Records provided:
# # # # # # #
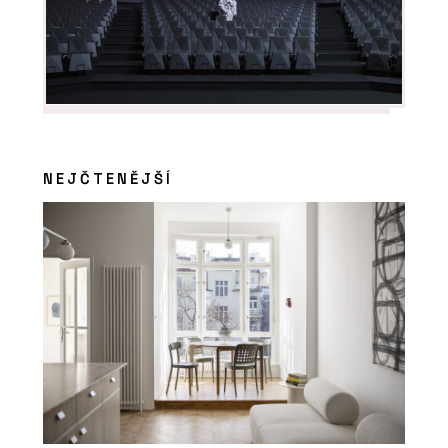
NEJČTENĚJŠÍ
# # # # # # #
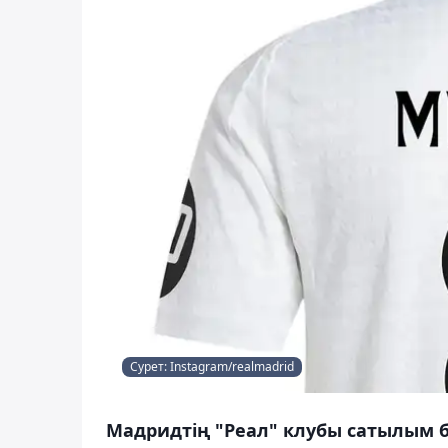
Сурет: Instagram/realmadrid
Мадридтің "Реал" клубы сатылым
# # # # # # #
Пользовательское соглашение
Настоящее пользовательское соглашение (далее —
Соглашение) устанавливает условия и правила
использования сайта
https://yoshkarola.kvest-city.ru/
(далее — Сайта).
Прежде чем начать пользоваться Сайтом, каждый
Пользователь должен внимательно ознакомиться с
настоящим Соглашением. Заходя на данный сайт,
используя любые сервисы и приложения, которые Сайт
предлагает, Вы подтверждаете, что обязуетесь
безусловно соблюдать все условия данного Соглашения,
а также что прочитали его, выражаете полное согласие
# # # # # # #
Output the material above exactly, but only from the line that carries "Пользователь должен внимательно" through the line that carries "а также что".

Пользователь должен внимательно ознакомиться с
настоящим Соглашением. Заходя на данный сайт,
используя любые сервисы и приложения, которые Сайт
предлагает, Вы подтверждаете, что обязуетесь
безусловно соблюдать все условия данного Соглашения,
а также что прочитали его, выражаете полное согласие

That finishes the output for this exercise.